Prisoners learning to stay out of jail
(CNS): Inmates at Her Majesty’s Prison Northward are currently rearing cows, goats and tilapia and creating items as diverse as church pews, wine racks and custom engravings as part of the prison’s much needed efforts at rehabilitation. With recidivism in Cayman particularly high, the authorities are focusing on helping inmates learn skills while incarcerated to increase their chances of getting a job on release and hopefully stay away from jail. The opening of a long-anticipated vocational centre, which the inmates built, is bringing more opportunities for prisoners to enhance their employability. Michael Stephens, who coordinates the vocational pursuits, said that when the expanded facility is finished other inmates, including Category ‘B’ prisoners, will also be able to access vocational training. (Photo by Lennon Christian)
The new building is sectioned into six bays, officials from GIS said in a release. Three mechanical areas will soon offer opportunities to learn how to repair engines and perform auto-body work and professional auto painting. Other specialised classrooms will allow inmates to learn computer-repair, as well as air-conditioning and refrigeration maintenance.
The use of technology and eco-friendly alternatives is also being encouraged as the new 5000 ft greenhouse is fitted with solar panels that supply the needed electricity.
“It is anticipated that by the end of this summer the vocational offerings will be in full-swing,” said Stephens. “However, participation is voluntary and dependent on the security clearance-level of the individual inmate.”
The Portfolio of Internal and External Affairs and prison officials are partnering with a cross-section of local agencies to maximise these rehabilitation options. To aid the process, a new voluntary Inmate Employment Committee is being established.
Officials manage both the Northward and Fairbanks prison compounds. The administrative focus is also on using, and recruiting, prison officers who have practical and teachable skills. A new deputy director of prisons with responsibility for rehabilitation is also being recruited but Deputy Director Daniel Greaves will remain in charge of prison operations. The new structure with two deputies will allow the director to have a more functional management team, which will assist the prison in meeting its mandate for rehabilitation, an area that officials have previously admitted has been weak.

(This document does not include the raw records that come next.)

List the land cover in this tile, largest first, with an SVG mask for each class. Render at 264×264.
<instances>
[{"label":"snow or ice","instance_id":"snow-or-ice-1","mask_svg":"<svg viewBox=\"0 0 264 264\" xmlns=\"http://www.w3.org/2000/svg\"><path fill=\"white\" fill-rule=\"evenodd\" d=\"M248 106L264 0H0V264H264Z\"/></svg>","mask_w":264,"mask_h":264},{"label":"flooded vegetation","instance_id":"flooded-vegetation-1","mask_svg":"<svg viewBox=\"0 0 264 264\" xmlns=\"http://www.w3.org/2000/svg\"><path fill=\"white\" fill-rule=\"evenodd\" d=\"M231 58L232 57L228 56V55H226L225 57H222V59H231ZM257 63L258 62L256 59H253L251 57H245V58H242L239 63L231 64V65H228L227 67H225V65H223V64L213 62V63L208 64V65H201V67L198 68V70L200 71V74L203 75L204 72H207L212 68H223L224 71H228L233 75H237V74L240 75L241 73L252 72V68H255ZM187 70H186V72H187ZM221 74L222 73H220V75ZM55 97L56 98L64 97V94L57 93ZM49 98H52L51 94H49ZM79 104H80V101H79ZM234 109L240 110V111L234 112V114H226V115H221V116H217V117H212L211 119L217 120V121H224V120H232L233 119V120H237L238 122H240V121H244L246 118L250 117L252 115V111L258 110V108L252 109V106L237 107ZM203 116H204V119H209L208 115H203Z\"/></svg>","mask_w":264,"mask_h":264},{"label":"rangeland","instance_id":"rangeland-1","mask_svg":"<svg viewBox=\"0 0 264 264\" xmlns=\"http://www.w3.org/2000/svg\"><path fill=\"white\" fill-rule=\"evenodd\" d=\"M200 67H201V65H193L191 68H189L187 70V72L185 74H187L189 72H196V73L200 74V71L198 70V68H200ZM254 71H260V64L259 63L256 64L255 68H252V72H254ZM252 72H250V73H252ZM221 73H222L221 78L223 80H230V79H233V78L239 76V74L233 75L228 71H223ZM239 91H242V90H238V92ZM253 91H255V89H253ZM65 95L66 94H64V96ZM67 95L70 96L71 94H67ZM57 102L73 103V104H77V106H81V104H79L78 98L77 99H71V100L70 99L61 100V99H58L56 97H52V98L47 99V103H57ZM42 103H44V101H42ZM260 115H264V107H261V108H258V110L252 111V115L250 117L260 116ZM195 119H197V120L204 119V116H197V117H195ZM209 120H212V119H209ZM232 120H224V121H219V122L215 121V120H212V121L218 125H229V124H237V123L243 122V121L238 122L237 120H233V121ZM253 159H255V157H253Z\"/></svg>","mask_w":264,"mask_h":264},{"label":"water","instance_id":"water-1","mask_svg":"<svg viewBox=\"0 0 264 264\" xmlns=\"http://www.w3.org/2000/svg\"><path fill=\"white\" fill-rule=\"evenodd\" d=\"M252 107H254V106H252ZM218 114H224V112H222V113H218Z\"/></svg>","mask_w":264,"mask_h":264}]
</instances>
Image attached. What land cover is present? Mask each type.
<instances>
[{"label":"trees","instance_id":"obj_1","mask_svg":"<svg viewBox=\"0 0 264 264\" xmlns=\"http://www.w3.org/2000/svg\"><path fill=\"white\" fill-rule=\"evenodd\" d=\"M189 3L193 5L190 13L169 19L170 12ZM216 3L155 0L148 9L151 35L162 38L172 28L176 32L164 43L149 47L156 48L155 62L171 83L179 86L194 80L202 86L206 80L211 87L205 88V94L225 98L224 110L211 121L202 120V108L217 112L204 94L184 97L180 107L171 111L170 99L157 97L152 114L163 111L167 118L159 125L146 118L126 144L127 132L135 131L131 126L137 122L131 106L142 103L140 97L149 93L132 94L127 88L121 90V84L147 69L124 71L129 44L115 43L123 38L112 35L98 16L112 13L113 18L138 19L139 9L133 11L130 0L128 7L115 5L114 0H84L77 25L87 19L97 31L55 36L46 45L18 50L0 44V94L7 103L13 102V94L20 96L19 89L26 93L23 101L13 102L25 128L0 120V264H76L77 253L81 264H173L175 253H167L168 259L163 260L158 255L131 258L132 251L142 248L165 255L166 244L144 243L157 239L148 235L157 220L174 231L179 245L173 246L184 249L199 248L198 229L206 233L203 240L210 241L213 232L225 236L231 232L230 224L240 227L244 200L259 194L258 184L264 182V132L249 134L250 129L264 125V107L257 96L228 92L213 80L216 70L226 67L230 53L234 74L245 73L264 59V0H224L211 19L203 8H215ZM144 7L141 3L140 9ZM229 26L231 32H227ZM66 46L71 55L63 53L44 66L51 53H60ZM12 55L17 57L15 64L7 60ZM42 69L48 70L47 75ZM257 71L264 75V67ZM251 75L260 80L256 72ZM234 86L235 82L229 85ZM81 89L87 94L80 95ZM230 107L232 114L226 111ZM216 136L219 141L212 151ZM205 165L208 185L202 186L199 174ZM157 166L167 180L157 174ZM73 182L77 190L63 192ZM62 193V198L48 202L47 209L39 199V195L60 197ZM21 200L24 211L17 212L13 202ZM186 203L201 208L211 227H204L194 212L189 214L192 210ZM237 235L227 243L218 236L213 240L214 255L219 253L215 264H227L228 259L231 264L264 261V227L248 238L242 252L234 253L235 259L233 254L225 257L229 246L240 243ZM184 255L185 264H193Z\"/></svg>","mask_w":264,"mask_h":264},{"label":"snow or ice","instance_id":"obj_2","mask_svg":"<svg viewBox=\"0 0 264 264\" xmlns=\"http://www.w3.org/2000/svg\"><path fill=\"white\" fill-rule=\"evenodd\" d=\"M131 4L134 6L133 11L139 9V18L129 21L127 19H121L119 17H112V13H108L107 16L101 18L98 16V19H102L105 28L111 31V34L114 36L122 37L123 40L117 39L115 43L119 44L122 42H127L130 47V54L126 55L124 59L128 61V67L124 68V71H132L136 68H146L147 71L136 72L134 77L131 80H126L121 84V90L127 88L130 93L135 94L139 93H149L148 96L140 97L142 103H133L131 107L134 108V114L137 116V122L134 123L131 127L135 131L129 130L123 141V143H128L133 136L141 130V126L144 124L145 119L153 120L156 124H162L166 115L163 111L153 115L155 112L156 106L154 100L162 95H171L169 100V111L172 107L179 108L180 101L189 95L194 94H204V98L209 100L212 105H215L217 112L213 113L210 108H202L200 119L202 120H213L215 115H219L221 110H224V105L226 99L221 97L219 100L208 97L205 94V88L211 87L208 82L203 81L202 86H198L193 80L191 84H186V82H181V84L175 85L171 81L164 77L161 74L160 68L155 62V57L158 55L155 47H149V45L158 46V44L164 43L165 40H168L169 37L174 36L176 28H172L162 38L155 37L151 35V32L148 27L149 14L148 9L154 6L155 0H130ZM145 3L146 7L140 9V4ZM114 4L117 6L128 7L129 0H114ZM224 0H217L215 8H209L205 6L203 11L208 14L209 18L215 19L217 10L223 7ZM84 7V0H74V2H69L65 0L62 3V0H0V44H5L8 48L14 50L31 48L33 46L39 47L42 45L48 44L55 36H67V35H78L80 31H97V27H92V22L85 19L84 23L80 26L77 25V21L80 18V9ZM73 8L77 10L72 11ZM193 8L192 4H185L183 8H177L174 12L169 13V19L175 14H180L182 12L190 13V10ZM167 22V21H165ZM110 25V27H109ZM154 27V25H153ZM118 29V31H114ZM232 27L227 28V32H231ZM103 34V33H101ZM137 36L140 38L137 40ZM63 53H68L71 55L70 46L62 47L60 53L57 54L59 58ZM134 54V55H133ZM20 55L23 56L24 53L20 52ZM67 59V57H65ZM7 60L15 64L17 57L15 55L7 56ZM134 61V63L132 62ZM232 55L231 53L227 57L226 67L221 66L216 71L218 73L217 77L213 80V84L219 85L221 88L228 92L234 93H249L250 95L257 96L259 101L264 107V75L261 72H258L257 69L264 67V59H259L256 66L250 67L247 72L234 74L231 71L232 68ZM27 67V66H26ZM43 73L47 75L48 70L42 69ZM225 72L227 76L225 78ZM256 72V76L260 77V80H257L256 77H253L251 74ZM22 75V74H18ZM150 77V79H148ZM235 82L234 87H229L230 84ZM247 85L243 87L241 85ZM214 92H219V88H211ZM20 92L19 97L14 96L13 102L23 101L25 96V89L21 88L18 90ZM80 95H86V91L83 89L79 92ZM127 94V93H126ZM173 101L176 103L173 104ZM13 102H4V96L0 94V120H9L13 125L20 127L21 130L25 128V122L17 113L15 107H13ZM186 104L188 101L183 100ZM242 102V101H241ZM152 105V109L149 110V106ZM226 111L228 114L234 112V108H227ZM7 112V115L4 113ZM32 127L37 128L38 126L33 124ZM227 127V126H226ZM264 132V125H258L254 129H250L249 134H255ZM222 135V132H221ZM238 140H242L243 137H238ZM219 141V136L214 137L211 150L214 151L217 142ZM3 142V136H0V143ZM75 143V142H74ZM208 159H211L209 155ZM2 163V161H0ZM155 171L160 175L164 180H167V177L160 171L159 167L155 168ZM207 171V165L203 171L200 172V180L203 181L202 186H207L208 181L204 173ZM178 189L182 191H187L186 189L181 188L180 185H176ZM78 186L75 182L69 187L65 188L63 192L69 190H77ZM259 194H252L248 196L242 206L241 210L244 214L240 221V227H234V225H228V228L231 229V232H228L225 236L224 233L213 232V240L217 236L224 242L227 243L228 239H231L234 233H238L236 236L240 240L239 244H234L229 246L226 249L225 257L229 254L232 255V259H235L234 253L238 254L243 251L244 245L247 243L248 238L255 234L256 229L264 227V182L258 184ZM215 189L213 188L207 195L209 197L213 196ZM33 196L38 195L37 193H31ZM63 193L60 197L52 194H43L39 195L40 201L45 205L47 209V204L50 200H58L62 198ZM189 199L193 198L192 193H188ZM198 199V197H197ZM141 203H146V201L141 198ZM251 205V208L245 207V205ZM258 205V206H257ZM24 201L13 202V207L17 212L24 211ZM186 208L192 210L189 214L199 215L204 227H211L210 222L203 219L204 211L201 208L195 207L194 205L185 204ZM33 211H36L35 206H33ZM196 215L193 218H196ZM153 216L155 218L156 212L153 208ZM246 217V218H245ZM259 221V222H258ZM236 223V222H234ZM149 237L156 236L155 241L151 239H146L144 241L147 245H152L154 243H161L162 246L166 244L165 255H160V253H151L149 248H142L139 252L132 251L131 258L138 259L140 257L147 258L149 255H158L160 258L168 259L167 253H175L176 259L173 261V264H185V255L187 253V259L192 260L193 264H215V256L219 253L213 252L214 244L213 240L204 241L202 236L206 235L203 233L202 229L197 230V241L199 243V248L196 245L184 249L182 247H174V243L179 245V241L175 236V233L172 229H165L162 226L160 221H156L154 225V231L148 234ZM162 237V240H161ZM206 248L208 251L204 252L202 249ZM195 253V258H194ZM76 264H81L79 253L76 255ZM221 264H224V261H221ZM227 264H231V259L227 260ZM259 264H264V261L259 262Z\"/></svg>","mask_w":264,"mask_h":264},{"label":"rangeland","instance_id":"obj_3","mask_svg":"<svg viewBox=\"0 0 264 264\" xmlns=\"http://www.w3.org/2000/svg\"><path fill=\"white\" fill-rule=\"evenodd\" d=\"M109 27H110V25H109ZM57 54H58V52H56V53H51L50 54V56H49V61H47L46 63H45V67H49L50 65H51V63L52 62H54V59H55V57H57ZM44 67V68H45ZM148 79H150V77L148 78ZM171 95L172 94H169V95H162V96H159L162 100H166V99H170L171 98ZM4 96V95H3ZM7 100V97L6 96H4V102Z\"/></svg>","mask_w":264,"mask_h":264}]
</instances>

“Our goal is to have all activities lead to recognised certification or educational diplomas. The subjects are as diverse as electrical and plumbing work, health and safety, small engine repairs,” said Prison Director Dwight Scott. “The aim is to provide prisoners with the requisite skills that match the skill sets required by the labour market, while reinforcing and encouraging good work ethics.”
The education and employment department is also helping with a “work-readiness” certification programme for discharged prisoners to assist the men to use their new knowledge or skills to start cottage industries or small businesses or engage in meaningful work with local companies when they are released.
These efforts address only one area of rehabilitation process and there are many more. Officials have also pointed to areas that the prison cannot control, such as suitable housing for inmates when they leave, which officials say will be the next area of attention.
The rehab training is one of the measures recommended in the recent report produced by the Institute of Public Administration of Canada (IPAC). It also encouraged authorities to engage in a higher level of inter-agency collaboration within government in order to maximize efficiency and to explore further opportunities for partnership with voluntary agencies and private sector companies.
A team of researchers from the HM Inspectorate of Prisons in the UK will also visit Northward later this month to survey inmates and prepare for the inspectors who will arrive in July to conduct a full prison inspection.
While there are costs associated with these developments, Deputy Governor Franz Manderson explained their importance.
“These developments are moving ahead at full-steam, with the objective of bringing the issue of incarceration and rehabilitation to the standards which have been identified – and in keeping with the expectations of the wider community,” Manderson said.
The ultimate goal, he added, is to reduce recidivism, restore families and communities, and break negative cycles that threaten to undermine the stability of local communities.
Reallocated funds from vacant posts under the Portfolio of Internal and External Affairs are being used to fund the new positions.
Meanwhile, men whose lifestyles have resulted in them doing hard time can now opt to take advantage of the renewed attention and opportunities to turn their lives around, GIS officials said.